画像2: https://www.atpress.ne.jp/releases/390145/LL_img_390145_2.png
本プロジェクトのシステム構成
■将来構想
現在、本プロジェクトでは「OPTiM AI」による「入退院時看護サマリー」の自動生成を中心に取り組んでいますが、次年度にはこの技術の適用範囲を大幅に拡大することを目指しています。織田病院、オプティム、シーエスアイの3社は、医師や看護師をはじめとした医療従事者向けの要約ニーズに応えるだけでなく、電子カルテシステムにおけるさまざまな入力作業の自動化(例えば、音声入力やSOAP※8記載方法の意味構造化)にも対応していく予定です。また、診療情報提供書(紹介状)の作成支援、さらには用途を限定しない汎用的なチャットボット開発なども視野に入れ、医療現場のデジタルトランスフォーメーションを加速させます。

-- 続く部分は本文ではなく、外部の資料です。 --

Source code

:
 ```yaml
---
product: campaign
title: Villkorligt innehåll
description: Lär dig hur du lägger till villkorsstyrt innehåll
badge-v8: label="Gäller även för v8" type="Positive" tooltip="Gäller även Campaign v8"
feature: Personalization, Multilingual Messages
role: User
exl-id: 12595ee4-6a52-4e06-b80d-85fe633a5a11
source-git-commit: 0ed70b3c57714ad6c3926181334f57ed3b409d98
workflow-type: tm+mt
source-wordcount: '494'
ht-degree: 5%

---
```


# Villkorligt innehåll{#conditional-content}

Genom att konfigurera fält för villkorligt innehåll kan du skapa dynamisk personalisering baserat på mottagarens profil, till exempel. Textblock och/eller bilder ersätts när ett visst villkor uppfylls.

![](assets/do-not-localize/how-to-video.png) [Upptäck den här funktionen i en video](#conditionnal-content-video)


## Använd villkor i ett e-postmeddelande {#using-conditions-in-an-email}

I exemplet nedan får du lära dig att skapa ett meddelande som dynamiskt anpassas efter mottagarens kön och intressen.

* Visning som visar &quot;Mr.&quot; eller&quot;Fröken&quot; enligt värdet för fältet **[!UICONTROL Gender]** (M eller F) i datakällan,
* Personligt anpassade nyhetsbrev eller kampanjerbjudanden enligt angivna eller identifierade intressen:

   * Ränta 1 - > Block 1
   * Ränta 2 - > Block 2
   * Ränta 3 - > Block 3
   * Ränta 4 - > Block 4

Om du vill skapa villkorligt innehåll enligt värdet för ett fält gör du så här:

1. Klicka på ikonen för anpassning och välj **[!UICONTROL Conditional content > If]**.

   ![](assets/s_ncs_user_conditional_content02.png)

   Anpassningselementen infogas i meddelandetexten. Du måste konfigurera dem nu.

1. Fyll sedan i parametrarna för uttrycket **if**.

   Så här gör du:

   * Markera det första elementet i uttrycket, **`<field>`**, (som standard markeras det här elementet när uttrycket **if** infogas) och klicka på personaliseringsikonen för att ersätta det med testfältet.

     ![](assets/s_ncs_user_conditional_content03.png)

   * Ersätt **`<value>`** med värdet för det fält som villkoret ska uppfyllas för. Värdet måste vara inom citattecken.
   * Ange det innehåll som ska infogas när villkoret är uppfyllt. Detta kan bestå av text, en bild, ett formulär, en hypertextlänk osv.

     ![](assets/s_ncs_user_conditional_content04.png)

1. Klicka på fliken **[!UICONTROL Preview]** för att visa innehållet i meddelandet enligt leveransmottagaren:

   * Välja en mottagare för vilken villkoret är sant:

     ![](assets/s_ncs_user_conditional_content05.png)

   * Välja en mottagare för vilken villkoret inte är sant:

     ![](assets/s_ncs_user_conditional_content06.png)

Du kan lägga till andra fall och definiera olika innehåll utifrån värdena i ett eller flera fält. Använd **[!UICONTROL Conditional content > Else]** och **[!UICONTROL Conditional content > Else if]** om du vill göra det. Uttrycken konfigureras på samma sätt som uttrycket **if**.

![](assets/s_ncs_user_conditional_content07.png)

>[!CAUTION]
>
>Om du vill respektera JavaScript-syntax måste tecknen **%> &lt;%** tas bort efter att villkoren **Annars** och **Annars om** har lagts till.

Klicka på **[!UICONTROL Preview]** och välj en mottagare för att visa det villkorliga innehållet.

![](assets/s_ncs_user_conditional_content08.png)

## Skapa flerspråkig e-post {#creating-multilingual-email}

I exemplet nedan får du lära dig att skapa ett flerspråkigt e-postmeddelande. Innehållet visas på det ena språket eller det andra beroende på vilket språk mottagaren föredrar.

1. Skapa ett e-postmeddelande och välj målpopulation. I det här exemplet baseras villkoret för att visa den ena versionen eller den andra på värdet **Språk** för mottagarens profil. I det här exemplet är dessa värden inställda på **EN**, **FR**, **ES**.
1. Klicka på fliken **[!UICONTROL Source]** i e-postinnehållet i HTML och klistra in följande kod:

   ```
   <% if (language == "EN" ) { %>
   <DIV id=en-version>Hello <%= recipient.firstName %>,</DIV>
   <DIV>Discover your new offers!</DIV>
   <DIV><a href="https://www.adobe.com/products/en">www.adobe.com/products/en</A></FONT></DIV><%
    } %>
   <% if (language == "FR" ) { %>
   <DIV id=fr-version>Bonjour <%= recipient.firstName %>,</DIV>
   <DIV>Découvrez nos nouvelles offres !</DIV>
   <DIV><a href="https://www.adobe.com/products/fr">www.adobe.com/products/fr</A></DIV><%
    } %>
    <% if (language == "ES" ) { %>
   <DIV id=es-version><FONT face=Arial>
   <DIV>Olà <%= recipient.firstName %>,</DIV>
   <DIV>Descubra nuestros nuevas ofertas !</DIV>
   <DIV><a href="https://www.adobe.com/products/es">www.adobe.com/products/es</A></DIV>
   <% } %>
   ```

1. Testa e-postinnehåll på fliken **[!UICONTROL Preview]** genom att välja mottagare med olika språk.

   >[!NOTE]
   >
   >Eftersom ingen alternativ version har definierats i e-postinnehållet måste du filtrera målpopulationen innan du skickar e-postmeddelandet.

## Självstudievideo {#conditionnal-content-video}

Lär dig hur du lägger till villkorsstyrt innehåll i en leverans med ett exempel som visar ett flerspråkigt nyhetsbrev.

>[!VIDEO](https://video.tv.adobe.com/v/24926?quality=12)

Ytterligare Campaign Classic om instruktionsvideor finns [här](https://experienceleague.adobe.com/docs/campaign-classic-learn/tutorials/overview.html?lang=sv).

画像3: https://www.atpress.ne.jp/releases/390145/LL_img_390145_3.png
要約一覧画面イメージ
※UIはイメージです。実際の製品とは異なる場合があります。表示される人名やテキストの内容は架空のものです
これらの取り組みにより、医療従事者が本来の医療行為により集中できる環境を提供し、患者へのケアの質の向上に貢献していきます。
※1 2024年3月29日時点、オプティム調べ。電子カルテと連携し、オンプレミスとして導入されるLLMとして。
※2 所在地:佐賀県鹿島市、理事長:織田 正道
※3 所在地:東京都港区、代表取締役社長:菅谷 俊二
※4 所在地:札幌市白石区、代表取締役社長:新里 雅則
※5 病棟の看護師から外来の看護師へ適切な引き継ぎを行うためのサマライズされた看護記録。
※6大規模言語モデル(LLM)と外部からの情報検索機能を融合させる技術。このアプローチにより、生成される回答の質と精度が向上し、より情報に基づいたテキストが提供されます。
※7 オプティムが提供する、AI・IoTサービスおよびプラットフォームの展開に必要な機能を備えた、AI・IoT活用の統合プラットフォーム。
※8 医療看護の分野において、対象者の経過をカルテなどに記録するときの記入方法のひとつ。「Subject(主観的情報)」、「Object(客観的情報)」、「Assessment(評価)」、「Plan(計画)」の略称。